3.12.20

Don’t play with me a game that you will win (2.0)

Beirut, “When I Die”, in https://www.youtube.com/watch?v=tAbGfxGBmlQ

Na base do pedestal: lançam-se os dados e tu sabes que sairás vencedora. Pela minha parte, sei que estou fadado à derrota. Jogamos os dados. Confirma-se o oráculo que se deitou sobre o pretérito. A maré volta ao seu destino.

Podia comiserar-me, talvez puxar lustro ao meu melhor fraseado e suplicar que não jogasses comigo um jogo que sabíamos só poder ter-te como ganhadora. Mas se o fizesse, não extraímos deleite do jogo, e ambos sabemos que vamos a jogo pela vã sinecura dos prazeres que se fundem num nada. Isto na tua maneira de ver, pois eu, incorrigível perdedor, nunca soube do sabor de uma vitória ao jogo.

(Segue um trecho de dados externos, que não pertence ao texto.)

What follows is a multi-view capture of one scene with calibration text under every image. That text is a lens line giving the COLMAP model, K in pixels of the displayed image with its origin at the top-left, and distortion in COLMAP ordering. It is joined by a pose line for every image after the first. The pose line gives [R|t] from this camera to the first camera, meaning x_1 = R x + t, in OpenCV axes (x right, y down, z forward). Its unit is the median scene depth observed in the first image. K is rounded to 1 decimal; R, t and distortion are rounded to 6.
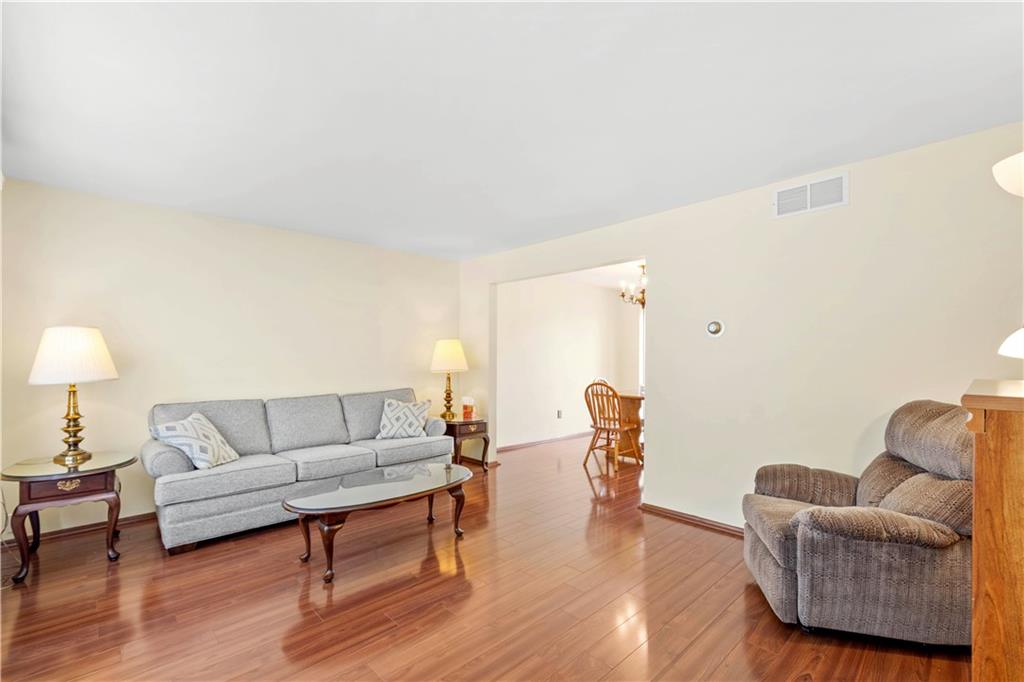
lens RADIAL K [[450.4, 0, 518.9], [0, 450.4, 361.6], [0, 0, 1]] dist [0.007233, -0.001027]
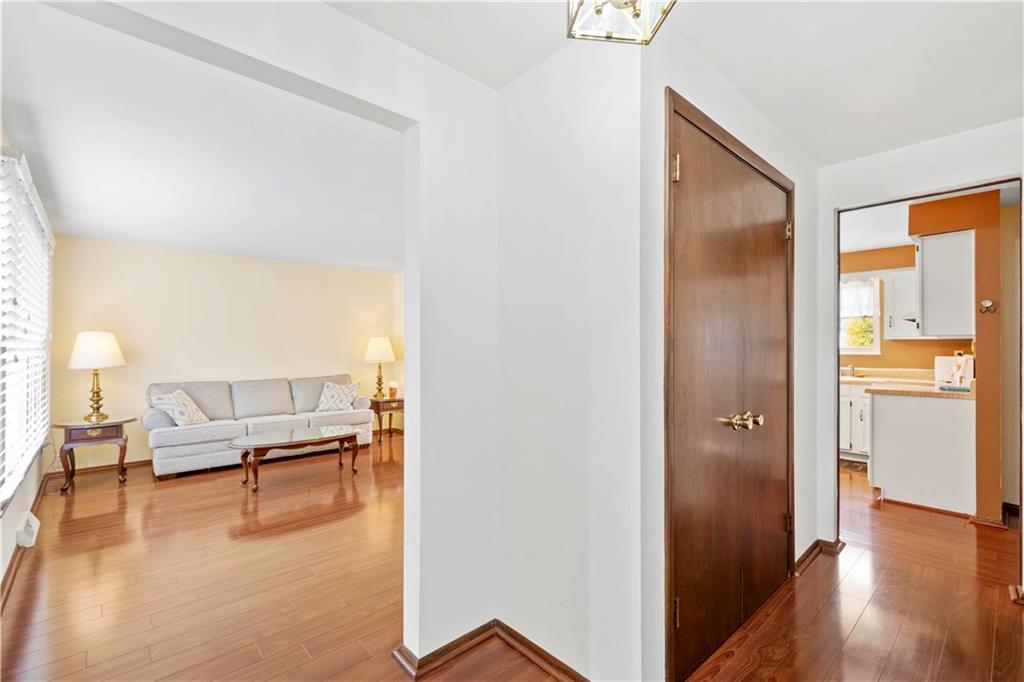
lens RADIAL K [[450.4, 0, 518.6], [0, 450.4, 352.3], [0, 0, 1]] dist [0.007233, -0.001027]
pose [[0.999840, -0.003695, -0.017486, 0.432673], [0.003592, 0.999976, -0.005944, 0.006883], [0.017507, 0.005881, 0.999829, -0.466113]]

Em vez da pose compungida de que se quer sujeito de um apiedar alheio, deitei os dados sobre o chão avulso. Lancei os dedos, enquanto deixava o pensamento marear nos corredores interiores, enunciando sucessivamente, como se fosse uma prece, “don´t play with me a game that you will win.” Em silêncio me mantinha, reprimindo a voz que queria ser o dínamo da vontade interior, condenada a manter-se interior. Os teus olhos irradiavam uma alegria contagiante. Como podia sequer murmurar que não jogasses comigo a este jogo que ambos sabíamos ser teu triunfo ainda antes de o termos começado?

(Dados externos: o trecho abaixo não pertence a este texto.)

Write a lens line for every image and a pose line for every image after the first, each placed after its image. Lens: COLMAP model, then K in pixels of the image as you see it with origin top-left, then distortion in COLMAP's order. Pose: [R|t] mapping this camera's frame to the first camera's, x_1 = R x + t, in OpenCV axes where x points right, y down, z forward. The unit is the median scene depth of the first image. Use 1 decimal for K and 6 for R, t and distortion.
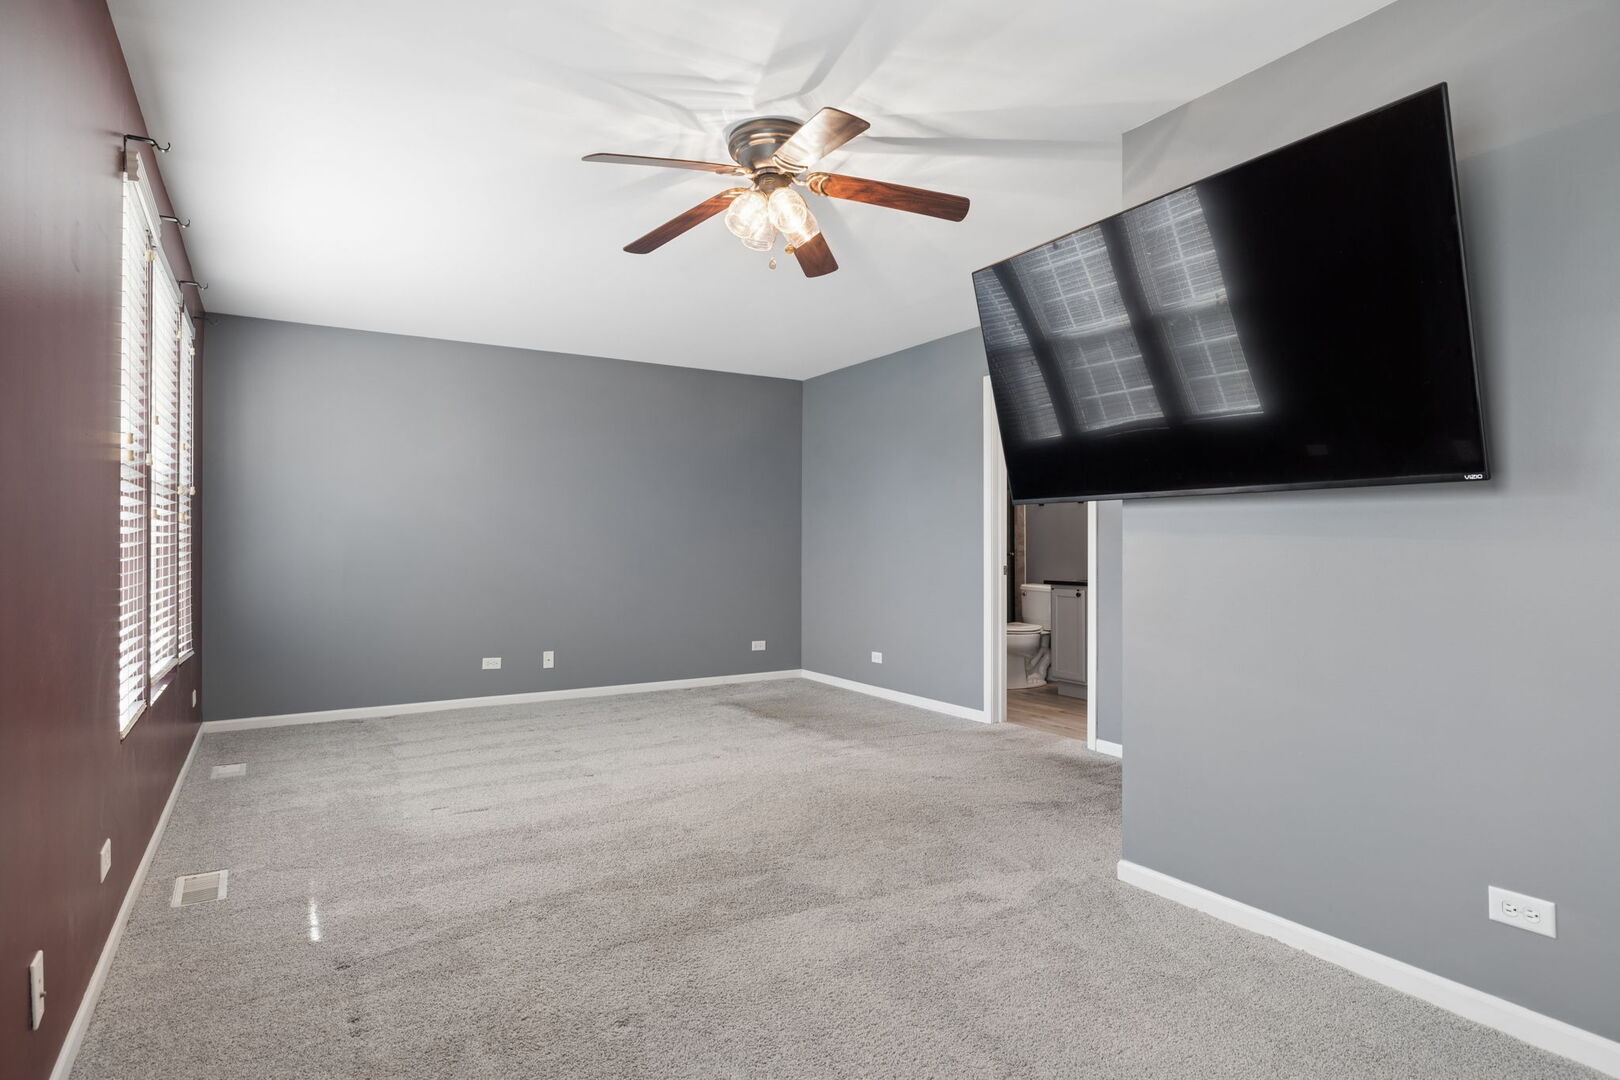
lens RADIAL K [[681.4, 0, 808.1], [0, 681.4, 537.3], [0, 0, 1]] dist [0.000094, 0.000227]
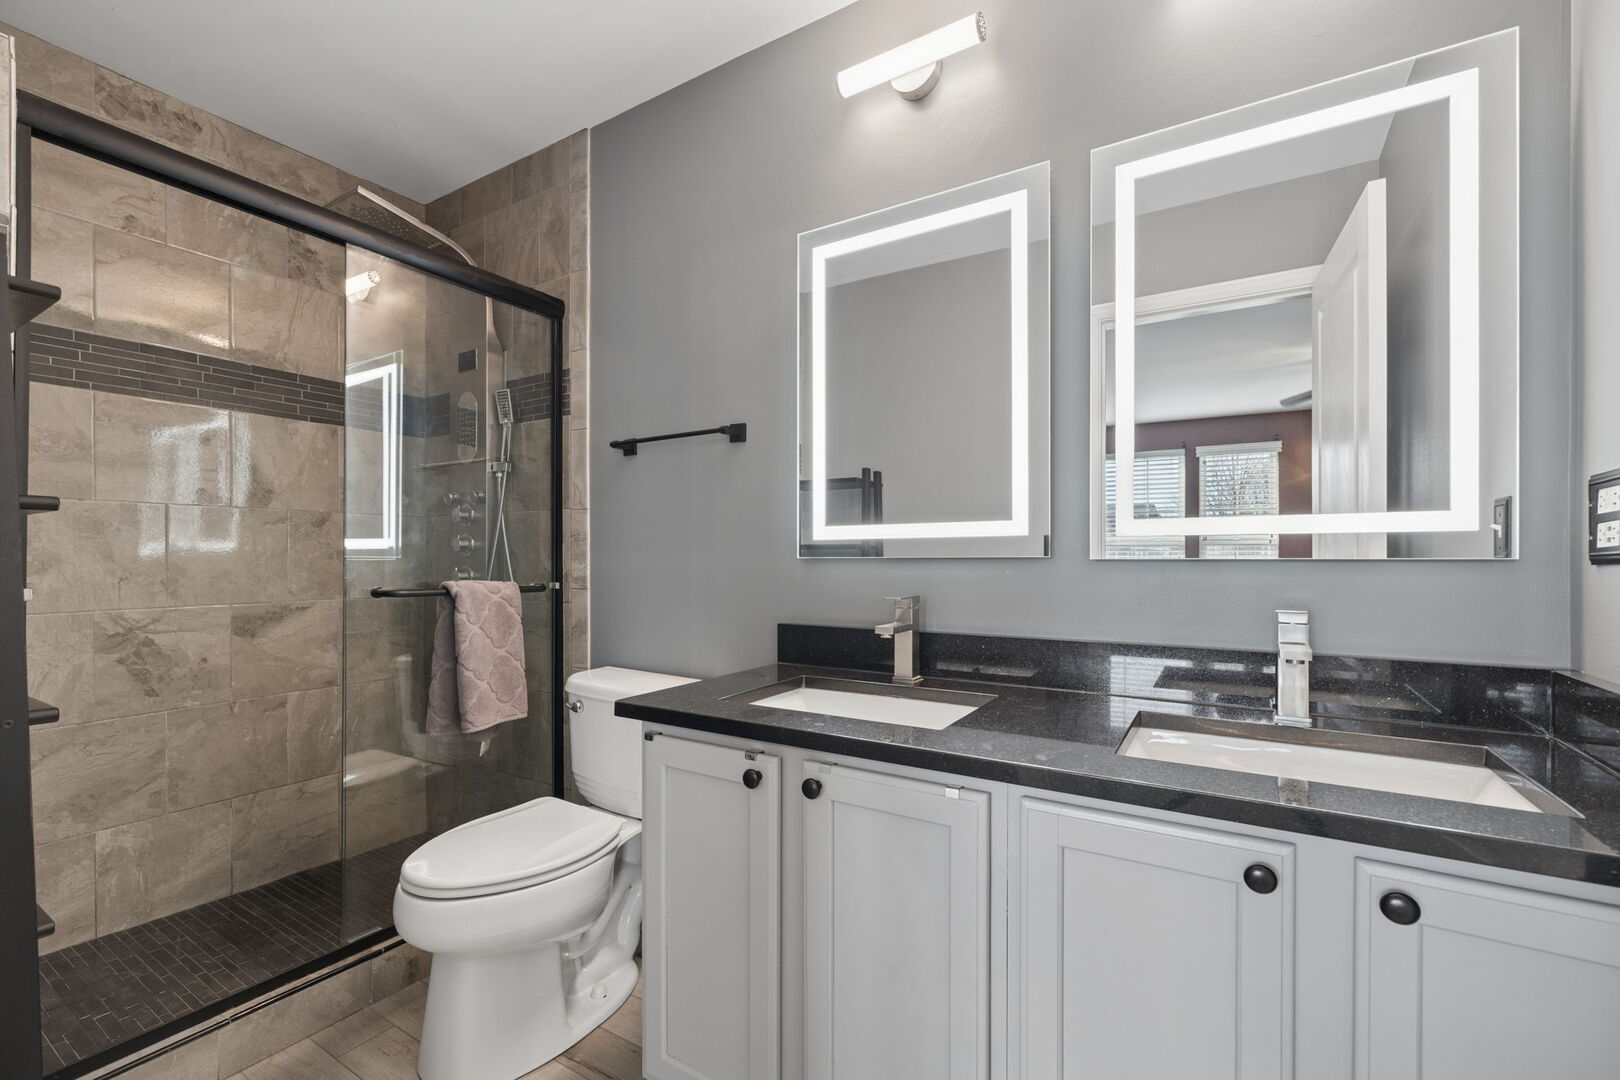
lens RADIAL K [[681.4, 0, 808.1], [0, 681.4, 537.3], [0, 0, 1]] dist [0.000094, 0.000227]
pose [[0.855925, 0.014826, 0.516887, 0.245665], [-0.002743, 0.999705, -0.024132, 0.006998], [-0.517092, 0.019237, 0.855714, 0.664316]]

E jogávamos, uma e outra vez, sempre como o mesmo resultado. Nenhum de nós extinguia as forças na perpetuação do resultado. Um dia perguntaste se eu não queria ganhar o jogo. Fiquei impassível. O interrogado abria as feridas da ilogicidade. O jogo fora inventado para só tu o ganhares. Só tu o podias ganhar. A insinuação de que me deixavas ganhar era como se perdesse o jogo, e logo à partida. Farias de propósito, como se te anulasses temporariamente, só para eu levar à boca uma colherada de glória. Recusei. Preferi continuar a jogar o jogo sabendo à partida que não o ia ganhar.

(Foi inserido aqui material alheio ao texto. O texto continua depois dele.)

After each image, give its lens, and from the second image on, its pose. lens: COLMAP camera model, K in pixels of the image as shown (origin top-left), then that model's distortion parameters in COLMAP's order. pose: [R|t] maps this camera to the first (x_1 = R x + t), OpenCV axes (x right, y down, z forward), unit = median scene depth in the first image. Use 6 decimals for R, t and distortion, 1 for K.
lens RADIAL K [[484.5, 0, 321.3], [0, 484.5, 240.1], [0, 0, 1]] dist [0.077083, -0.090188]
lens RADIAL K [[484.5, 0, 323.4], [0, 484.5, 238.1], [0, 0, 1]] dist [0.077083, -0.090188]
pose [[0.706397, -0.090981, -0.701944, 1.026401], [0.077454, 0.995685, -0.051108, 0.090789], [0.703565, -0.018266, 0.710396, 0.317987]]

Pelo tempo fora, aquela interrogação, que soara a proposta, assaltava-me. Havia um jogo de espelhos. Tu insinuavas o que eu mantinha no pensamento restrito que emudecia a voz. Ao menos, conseguiste quebrar o gelo do silêncio. Arrebataste as palavras metidas em camisas-de-forças, e não era pela loucura ter tido o seu bel-prazer. 

O jogo era a metáfora que tingia a pele com as sucessivas camadas de atonia. Um remédio para uma maleita sem paradeiro. Ou nós os dois a fazermos de conta que éramos nós os dois.